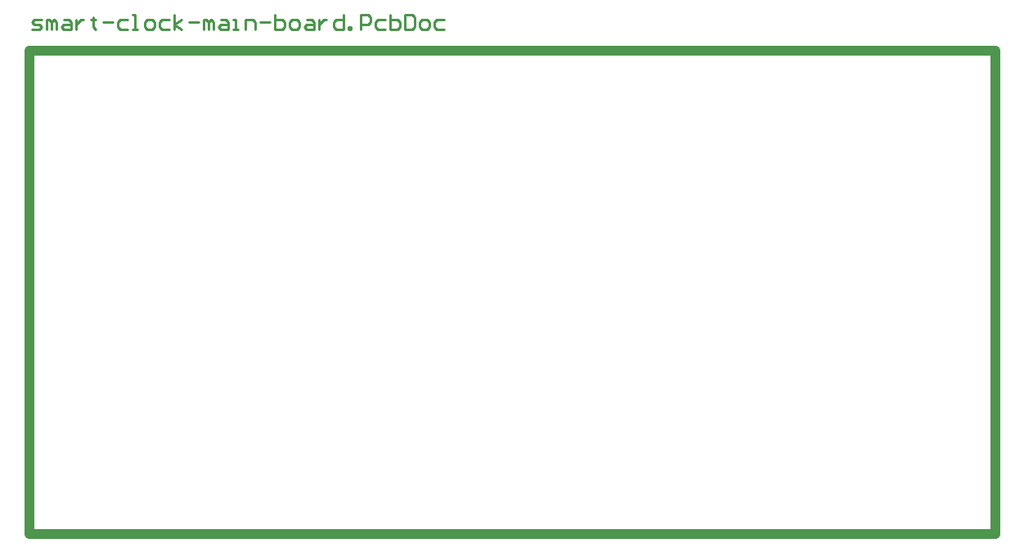
<source format=gm1>
G04*
G04 #@! TF.GenerationSoftware,Altium Limited,Altium Designer,20.0.13 (296)*
G04*
G04 Layer_Color=16711935*
%FSLAX25Y25*%
%MOIN*%
G70*
G01*
G75*
%ADD10C,0.01000*%
%ADD24C,0.03937*%
D10*
X1000Y205724D02*
X3999D01*
X4999Y206724D01*
X3999Y207724D01*
X2000D01*
X1000Y208723D01*
X2000Y209723D01*
X4999D01*
X6998Y205724D02*
Y209723D01*
X7998D01*
X8997Y208723D01*
Y205724D01*
Y208723D01*
X9997Y209723D01*
X10997Y208723D01*
Y205724D01*
X13996Y209723D02*
X15995D01*
X16995Y208723D01*
Y205724D01*
X13996D01*
X12996Y206724D01*
X13996Y207724D01*
X16995D01*
X18994Y209723D02*
Y205724D01*
Y207724D01*
X19994Y208723D01*
X20993Y209723D01*
X21993D01*
X25992Y210723D02*
Y209723D01*
X24992D01*
X26992D01*
X25992D01*
Y206724D01*
X26992Y205724D01*
X29991Y208723D02*
X33989D01*
X39987Y209723D02*
X36988D01*
X35989Y208723D01*
Y206724D01*
X36988Y205724D01*
X39987D01*
X41987D02*
X43986D01*
X42986D01*
Y211722D01*
X41987D01*
X47985Y205724D02*
X49984D01*
X50984Y206724D01*
Y208723D01*
X49984Y209723D01*
X47985D01*
X46985Y208723D01*
Y206724D01*
X47985Y205724D01*
X56982Y209723D02*
X53983D01*
X52983Y208723D01*
Y206724D01*
X53983Y205724D01*
X56982D01*
X58981D02*
Y211722D01*
Y207724D02*
X61980Y209723D01*
X58981Y207724D02*
X61980Y205724D01*
X64979Y208723D02*
X68978D01*
X70977Y205724D02*
Y209723D01*
X71977D01*
X72977Y208723D01*
Y205724D01*
Y208723D01*
X73976Y209723D01*
X74976Y208723D01*
Y205724D01*
X77975Y209723D02*
X79975D01*
X80974Y208723D01*
Y205724D01*
X77975D01*
X76975Y206724D01*
X77975Y207724D01*
X80974D01*
X82973Y205724D02*
X84973D01*
X83973D01*
Y209723D01*
X82973D01*
X87972Y205724D02*
Y209723D01*
X90971D01*
X91971Y208723D01*
Y205724D01*
X93970Y208723D02*
X97969D01*
X99968Y211722D02*
Y205724D01*
X102967D01*
X103967Y206724D01*
Y207724D01*
Y208723D01*
X102967Y209723D01*
X99968D01*
X106966Y205724D02*
X108965D01*
X109965Y206724D01*
Y208723D01*
X108965Y209723D01*
X106966D01*
X105966Y208723D01*
Y206724D01*
X106966Y205724D01*
X112964Y209723D02*
X114963D01*
X115963Y208723D01*
Y205724D01*
X112964D01*
X111964Y206724D01*
X112964Y207724D01*
X115963D01*
X117962Y209723D02*
Y205724D01*
Y207724D01*
X118962Y208723D01*
X119962Y209723D01*
X120961D01*
X127959Y211722D02*
Y205724D01*
X124960D01*
X123960Y206724D01*
Y208723D01*
X124960Y209723D01*
X127959D01*
X129958Y205724D02*
Y206724D01*
X130958D01*
Y205724D01*
X129958D01*
X134957D02*
Y211722D01*
X137956D01*
X138955Y210723D01*
Y208723D01*
X137956Y207724D01*
X134957D01*
X144953Y209723D02*
X141954D01*
X140955Y208723D01*
Y206724D01*
X141954Y205724D01*
X144953D01*
X146953Y211722D02*
Y205724D01*
X149952D01*
X150952Y206724D01*
Y207724D01*
Y208723D01*
X149952Y209723D01*
X146953D01*
X152951Y211722D02*
Y205724D01*
X155950D01*
X156949Y206724D01*
Y210723D01*
X155950Y211722D01*
X152951D01*
X159949Y205724D02*
X161948D01*
X162948Y206724D01*
Y208723D01*
X161948Y209723D01*
X159949D01*
X158949Y208723D01*
Y206724D01*
X159949Y205724D01*
X168946Y209723D02*
X165947D01*
X164947Y208723D01*
Y206724D01*
X165947Y205724D01*
X168946D01*
D24*
X0Y0D02*
X393701D01*
X393699Y196848D02*
X393701Y196851D01*
X393701Y0D02*
X393701Y196851D01*
X-0Y196848D02*
X393699D01*
X-0D02*
X0Y196848D01*
Y0D02*
Y196848D01*
M02*

</source>
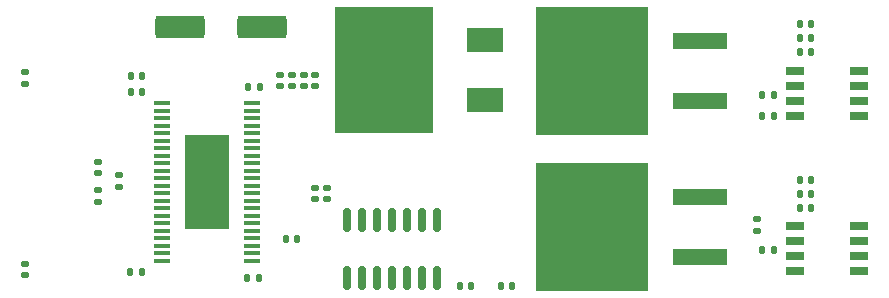
<source format=gbr>
%TF.GenerationSoftware,KiCad,Pcbnew,8.0.1*%
%TF.CreationDate,2024-04-28T13:56:50+02:00*%
%TF.ProjectId,ECU_proj,4543555f-7072-46f6-9a2e-6b696361645f,rev?*%
%TF.SameCoordinates,Original*%
%TF.FileFunction,Paste,Top*%
%TF.FilePolarity,Positive*%
%FSLAX46Y46*%
G04 Gerber Fmt 4.6, Leading zero omitted, Abs format (unit mm)*
G04 Created by KiCad (PCBNEW 8.0.1) date 2024-04-28 13:56:50*
%MOMM*%
%LPD*%
G01*
G04 APERTURE LIST*
G04 Aperture macros list*
%AMRoundRect*
0 Rectangle with rounded corners*
0 $1 Rounding radius*
0 $2 $3 $4 $5 $6 $7 $8 $9 X,Y pos of 4 corners*
0 Add a 4 corners polygon primitive as box body*
4,1,4,$2,$3,$4,$5,$6,$7,$8,$9,$2,$3,0*
0 Add four circle primitives for the rounded corners*
1,1,$1+$1,$2,$3*
1,1,$1+$1,$4,$5*
1,1,$1+$1,$6,$7*
1,1,$1+$1,$8,$9*
0 Add four rect primitives between the rounded corners*
20,1,$1+$1,$2,$3,$4,$5,0*
20,1,$1+$1,$4,$5,$6,$7,0*
20,1,$1+$1,$6,$7,$8,$9,0*
20,1,$1+$1,$8,$9,$2,$3,0*%
G04 Aperture macros list end*
%ADD10RoundRect,0.140000X0.140000X0.170000X-0.140000X0.170000X-0.140000X-0.170000X0.140000X-0.170000X0*%
%ADD11R,4.600000X1.350000*%
%ADD12R,9.500000X10.900000*%
%ADD13RoundRect,0.150000X0.150000X-0.825000X0.150000X0.825000X-0.150000X0.825000X-0.150000X-0.825000X0*%
%ADD14RoundRect,0.140000X0.170000X-0.140000X0.170000X0.140000X-0.170000X0.140000X-0.170000X-0.140000X0*%
%ADD15RoundRect,0.140000X-0.140000X-0.170000X0.140000X-0.170000X0.140000X0.170000X-0.140000X0.170000X0*%
%ADD16RoundRect,0.140000X-0.170000X0.140000X-0.170000X-0.140000X0.170000X-0.140000X0.170000X0.140000X0*%
%ADD17R,1.550000X0.700000*%
%ADD18RoundRect,0.250000X-1.825000X-0.700000X1.825000X-0.700000X1.825000X0.700000X-1.825000X0.700000X0*%
%ADD19R,3.050000X2.030000*%
%ADD20R,8.380000X10.660000*%
%ADD21R,1.475000X0.435000*%
%ADD22R,3.800000X8.000000*%
G04 APERTURE END LIST*
D10*
%TO.C,C12*%
X176000000Y-61645000D03*
X175040000Y-61645000D03*
%TD*%
D11*
%TO.C,Q1*%
X166600000Y-78925000D03*
D12*
X157450000Y-76385000D03*
D11*
X166600000Y-73845000D03*
%TD*%
D10*
%TO.C,C13*%
X176000000Y-73645000D03*
X175040000Y-73645000D03*
%TD*%
D13*
%TO.C,U1*%
X136650000Y-80750000D03*
X137920000Y-80750000D03*
X139190000Y-80750000D03*
X140460000Y-80750000D03*
X141730000Y-80750000D03*
X143000000Y-80750000D03*
X144270000Y-80750000D03*
X144270000Y-75800000D03*
X143000000Y-75800000D03*
X141730000Y-75800000D03*
X140460000Y-75800000D03*
X139190000Y-75800000D03*
X137920000Y-75800000D03*
X136650000Y-75800000D03*
%TD*%
D11*
%TO.C,Q2*%
X166600000Y-65785000D03*
D12*
X157450000Y-63245000D03*
D11*
X166600000Y-60705000D03*
%TD*%
D10*
%TO.C,C23*%
X129210000Y-80750000D03*
X128250000Y-80750000D03*
%TD*%
%TO.C,C14*%
X176000000Y-74845000D03*
X175040000Y-74845000D03*
%TD*%
D14*
%TO.C,C17*%
X132000000Y-64480000D03*
X132000000Y-63520000D03*
%TD*%
D15*
%TO.C,C11*%
X175040000Y-59245000D03*
X176000000Y-59245000D03*
%TD*%
D16*
%TO.C,R6*%
X135000000Y-73120000D03*
X135000000Y-74080000D03*
%TD*%
D10*
%TO.C,C20*%
X150680000Y-81400000D03*
X149720000Y-81400000D03*
%TD*%
D15*
%TO.C,C5*%
X118320000Y-80200000D03*
X119280000Y-80200000D03*
%TD*%
D16*
%TO.C,C8*%
X109400000Y-79520000D03*
X109400000Y-80480000D03*
%TD*%
D14*
%TO.C,C1*%
X117400000Y-73000000D03*
X117400000Y-72040000D03*
%TD*%
D15*
%TO.C,C15*%
X175000000Y-72445000D03*
X175960000Y-72445000D03*
%TD*%
D17*
%TO.C,IC2*%
X180000000Y-67055000D03*
X180000000Y-65785000D03*
X180000000Y-64515000D03*
X180000000Y-63245000D03*
X174600000Y-63245000D03*
X174600000Y-64515000D03*
X174600000Y-65785000D03*
X174600000Y-67055000D03*
%TD*%
D10*
%TO.C,C3*%
X119360000Y-65000000D03*
X118400000Y-65000000D03*
%TD*%
D18*
%TO.C,C22*%
X122525000Y-59500000D03*
X129475000Y-59500000D03*
%TD*%
D14*
%TO.C,C16*%
X131000000Y-64480000D03*
X131000000Y-63520000D03*
%TD*%
D10*
%TO.C,C9*%
X129280000Y-64600000D03*
X128320000Y-64600000D03*
%TD*%
D16*
%TO.C,C7*%
X109400000Y-63320000D03*
X109400000Y-64280000D03*
%TD*%
D19*
%TO.C,D1*%
X148400000Y-65645000D03*
X148400000Y-60565000D03*
D20*
X139785000Y-63105000D03*
%TD*%
D10*
%TO.C,C10*%
X176000000Y-60445000D03*
X175040000Y-60445000D03*
%TD*%
D14*
%TO.C,C19*%
X134000000Y-64480000D03*
X134000000Y-63520000D03*
%TD*%
%TO.C,C4*%
X115600000Y-74280000D03*
X115600000Y-73320000D03*
%TD*%
D10*
%TO.C,R3*%
X172800000Y-78340000D03*
X171840000Y-78340000D03*
%TD*%
D21*
%TO.C,IC1*%
X121024000Y-65930000D03*
X121024000Y-66566000D03*
X121024000Y-67200000D03*
X121024000Y-67836000D03*
X121024000Y-68470000D03*
X121024000Y-69106000D03*
X121024000Y-69740000D03*
X121024000Y-70376000D03*
X121024000Y-71010000D03*
X121024000Y-71646000D03*
X121024000Y-72280000D03*
X121024000Y-72916000D03*
X121024000Y-73550000D03*
X121024000Y-74186000D03*
X121024000Y-74820000D03*
X121024000Y-75456000D03*
X121024000Y-76090000D03*
X121024000Y-76726000D03*
X121024000Y-77360000D03*
X121024000Y-77996000D03*
X121024000Y-78630000D03*
X121024000Y-79266000D03*
X128600000Y-79266000D03*
X128600000Y-78630000D03*
X128600000Y-77996000D03*
X128600000Y-77360000D03*
X128600000Y-76726000D03*
X128600000Y-76090000D03*
X128600000Y-75456000D03*
X128600000Y-74820000D03*
X128600000Y-74186000D03*
X128600000Y-73550000D03*
X128600000Y-72916000D03*
X128600000Y-72280000D03*
X128600000Y-71646000D03*
X128600000Y-71010000D03*
X128600000Y-70376000D03*
X128600000Y-69740000D03*
X128600000Y-69106000D03*
X128600000Y-68470000D03*
X128600000Y-67836000D03*
X128600000Y-67200000D03*
X128600000Y-66566000D03*
X128600000Y-65930000D03*
D22*
X124812000Y-72598000D03*
%TD*%
D17*
%TO.C,IC3*%
X180000000Y-80150000D03*
X180000000Y-78880000D03*
X180000000Y-77610000D03*
X180000000Y-76340000D03*
X174600000Y-76340000D03*
X174600000Y-77610000D03*
X174600000Y-78880000D03*
X174600000Y-80150000D03*
%TD*%
D14*
%TO.C,C18*%
X133000000Y-64480000D03*
X133000000Y-63520000D03*
%TD*%
%TO.C,C2*%
X115600000Y-71880000D03*
X115600000Y-70920000D03*
%TD*%
D10*
%TO.C,R1*%
X172800000Y-65245000D03*
X171840000Y-65245000D03*
%TD*%
D16*
%TO.C,R5*%
X134000000Y-73120000D03*
X134000000Y-74080000D03*
%TD*%
D15*
%TO.C,C21*%
X146240000Y-81400000D03*
X147200000Y-81400000D03*
%TD*%
%TO.C,C6*%
X118400000Y-63600000D03*
X119360000Y-63600000D03*
%TD*%
%TO.C,R2*%
X171840000Y-67045000D03*
X172800000Y-67045000D03*
%TD*%
D14*
%TO.C,R4*%
X171400000Y-76725000D03*
X171400000Y-75765000D03*
%TD*%
D10*
%TO.C,R7*%
X132480000Y-77400000D03*
X131520000Y-77400000D03*
%TD*%
M02*

</source>
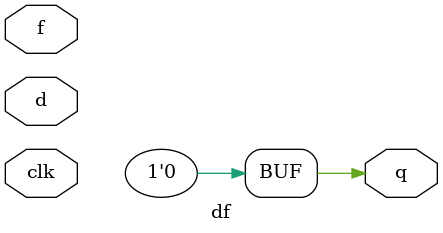
<source format=v>
`timescale 1ns / 1ps

module df(
    input d,
    input f,
    input clk,
    output reg q
    );
    
    initial begin
        q = 0;
    end
	
    // write your code here


endmodule

</source>
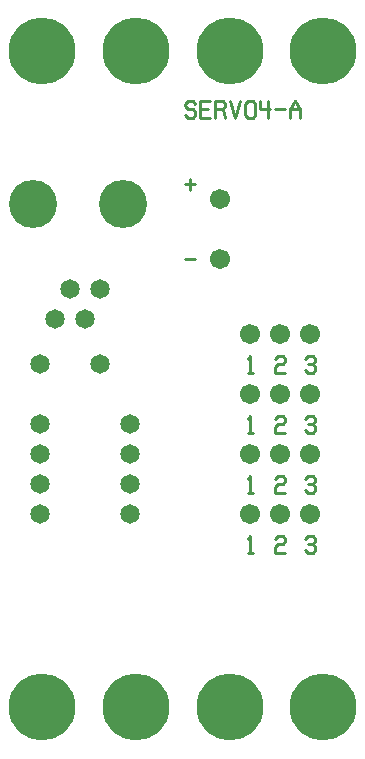
<source format=gtl>
%MOIN*%
%FSLAX25Y25*%
G04 D10 used for Character Trace; *
G04     Circle (OD=.01000) (No hole)*
G04 D11 used for Power Trace; *
G04     Circle (OD=.06700) (No hole)*
G04 D12 used for Signal Trace; *
G04     Circle (OD=.01100) (No hole)*
G04 D13 used for Via; *
G04     Circle (OD=.05800) (Round. Hole ID=.02800)*
G04 D14 used for Component hole; *
G04     Circle (OD=.06500) (Round. Hole ID=.03500)*
G04 D15 used for Component hole; *
G04     Circle (OD=.06700) (Round. Hole ID=.04300)*
G04 D16 used for Component hole; *
G04     Circle (OD=.08100) (Round. Hole ID=.05100)*
G04 D17 used for Component hole; *
G04     Circle (OD=.08900) (Round. Hole ID=.05900)*
G04 D18 used for Component hole; *
G04     Circle (OD=.11300) (Round. Hole ID=.08300)*
G04 D19 used for Component hole; *
G04     Circle (OD=.16000) (Round. Hole ID=.13000)*
G04 D20 used for Component hole; *
G04     Circle (OD=.18300) (Round. Hole ID=.15300)*
G04 D21 used for Component hole; *
G04     Circle (OD=.22291) (Round. Hole ID=.19291)*
%ADD10C,.01000*%
%ADD11C,.06700*%
%ADD12C,.01100*%
%ADD13C,.05800*%
%ADD14C,.06500*%
%ADD15C,.06700*%
%ADD16C,.08100*%
%ADD17C,.08900*%
%ADD18C,.11300*%
%ADD19C,.16000*%
%ADD20C,.18300*%
%ADD21C,.22291*%
%IPPOS*%
%LPD*%
G90*X0Y0D02*D21*X15625Y15625D03*X46875D03*D14*    
X45000Y80000D03*X15000D03*D21*X78125Y15625D03*D10*
X84163Y71914D02*X85000Y72871D01*Y67129D01*        
X84163D02*X85837D01*D15*X85000Y80000D03*D10*      
X84163Y91914D02*X85000Y92871D01*Y87129D01*        
X84163D02*X85837D01*D14*X45000Y90000D03*X15000D03*
D10*X93326Y71914D02*X94163Y72871D01*X95837D01*    
X96674Y71914D01*Y70957D01*X95837Y70000D01*        
X94163D01*X93326Y69043D01*Y67129D01*X96674D01*D15*
X95000Y80000D03*D10*X93326Y91914D02*              
X94163Y92871D01*X95837D01*X96674Y91914D01*        
Y90957D01*X95837Y90000D01*X94163D01*              
X93326Y89043D01*Y87129D01*X96674D01*D15*          
X95000Y100000D03*X85000D03*D14*X45000D03*         
X15000D03*D10*X103326Y71914D02*X104163Y72871D01*  
X105837D01*X106674Y71914D01*Y70957D01*            
X105837Y70000D01*X104163D01*X105837D02*           
X106674Y69043D01*Y68086D01*X105837Y67129D01*      
X104163D01*X103326Y68086D01*D15*X105000Y80000D03* 
D10*X103326Y91914D02*X104163Y92871D01*X105837D01* 
X106674Y91914D01*Y90957D01*X105837Y90000D01*      
X104163D01*X105837D02*X106674Y89043D01*Y88086D01* 
X105837Y87129D01*X104163D01*X103326Y88086D01*D15* 
X105000Y100000D03*D10*X103326Y111914D02*          
X104163Y112871D01*X105837D01*X106674Y111914D01*   
Y110957D01*X105837Y110000D01*X104163D01*          
X105837D02*X106674Y109043D01*Y108086D01*          
X105837Y107129D01*X104163D01*X103326Y108086D01*   
X93326Y111914D02*X94163Y112871D01*X95837D01*      
X96674Y111914D01*Y110957D01*X95837Y110000D01*     
X94163D01*X93326Y109043D01*Y107129D01*X96674D01*  
X84163Y111914D02*X85000Y112871D01*Y107129D01*     
X84163D02*X85837D01*D14*X45000Y110000D03*         
X15000D03*D21*X109375Y15625D03*D15*               
X105000Y120000D03*X95000D03*X85000D03*D10*        
X103326Y131914D02*X104163Y132871D01*X105837D01*   
X106674Y131914D01*Y130957D01*X105837Y130000D01*   
X104163D01*X105837D02*X106674Y129043D01*          
Y128086D01*X105837Y127129D01*X104163D01*          
X103326Y128086D01*X93326Y131914D02*               
X94163Y132871D01*X95837D01*X96674Y131914D01*      
Y130957D01*X95837Y130000D01*X94163D01*            
X93326Y129043D01*Y127129D01*X96674D01*            
X84163Y131914D02*X85000Y132871D01*Y127129D01*     
X84163D02*X85837D01*D14*X35000Y130000D03*         
X15000D03*D15*X105000Y140000D03*X95000D03*        
X85000D03*D14*X30000Y145000D03*X20000D03*         
X35000Y155000D03*X25000D03*D15*X75000Y165000D03*  
D10*X63326D02*X66674D01*D15*X75000Y185000D03*D19* 
X42500Y183500D03*X12500D03*D10*X63326Y190000D02*  
X66674D01*X65000Y191914D02*Y188086D01*            
X66674Y216914D02*X65837Y217871D01*X64163D01*      
X63326Y216914D01*Y215957D01*X64163Y215000D01*     
X65837D01*X66674Y214043D01*Y213086D01*            
X65837Y212129D01*X64163D01*X63326Y213086D01*      
X71674Y212129D02*X68326D01*Y217871D01*X71674D01*  
X68326Y215000D02*X70837D01*X73326Y212129D02*      
Y217871D01*X75837D01*X76674Y216914D01*Y215957D01* 
X75837Y215000D01*X73326D01*X75837D02*             
X76674Y212129D01*X78326Y217871D02*                
X80000Y212129D01*X81674Y217871D01*                
X86674Y213086D02*X85837Y212129D01*X84163D01*      
X83326Y213086D01*Y216914D01*X84163Y217871D01*     
X85837D01*X86674Y216914D01*Y213086D01*            
X90837Y217871D02*Y212129D01*X88326Y217871D02*     
Y215000D01*X91674D01*X93326D02*X96674D01*         
X98326Y212129D02*Y215000D01*X100000Y217871D01*    
X101674Y215000D01*Y212129D01*X98326Y215000D02*    
X101674D01*D21*X109375Y234375D03*X78125D03*       
X46875D03*X15625D03*M02*                          

</source>
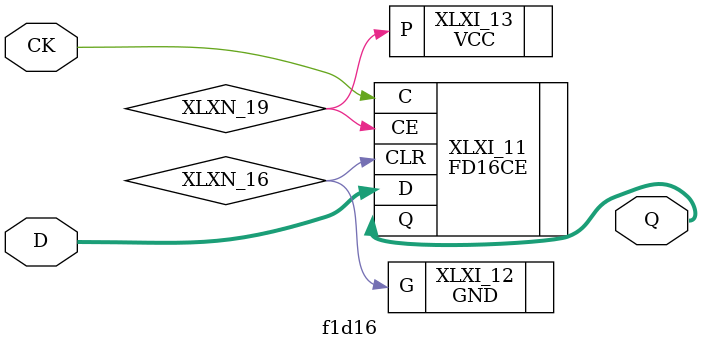
<source format=v>
module f1d16(CK, 
                                 D, 
                                 Q);

    input CK;
    input [15:0] D;
   output [15:0] Q;
   
   wire XLXN_16;
   wire XLXN_19;
   
   (* HU_SET = "XLXI_11_7" *) 
   FD16CE  XLXI_11 (.C(CK), 
                                         .CE(XLXN_19), 
                                         .CLR(XLXN_16), 
                                         .D(D[15:0]), 
                                         .Q(Q[15:0]));
   GND  XLXI_12 (.G(XLXN_16));
   VCC  XLXI_13 (.P(XLXN_19));
endmodule
</source>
* * * *
# TASK OBJECTIVE
Starting at the line that contains "X106674Y91914D01*Y90957D01*X105837Y90000D01*" and stopping after the line that contains "X93326Y111914D02*X94163Y112871D01*X95837D01*", write out every line exactly as it appears above, and no other line.

# RESPONSE
X106674Y91914D01*Y90957D01*X105837Y90000D01*      
X104163D01*X105837D02*X106674Y89043D01*Y88086D01* 
X105837Y87129D01*X104163D01*X103326Y88086D01*D15* 
X105000Y100000D03*D10*X103326Y111914D02*          
X104163Y112871D01*X105837D01*X106674Y111914D01*   
Y110957D01*X105837Y110000D01*X104163D01*          
X105837D02*X106674Y109043D01*Y108086D01*          
X105837Y107129D01*X104163D01*X103326Y108086D01*   
X93326Y111914D02*X94163Y112871D01*X95837D01*      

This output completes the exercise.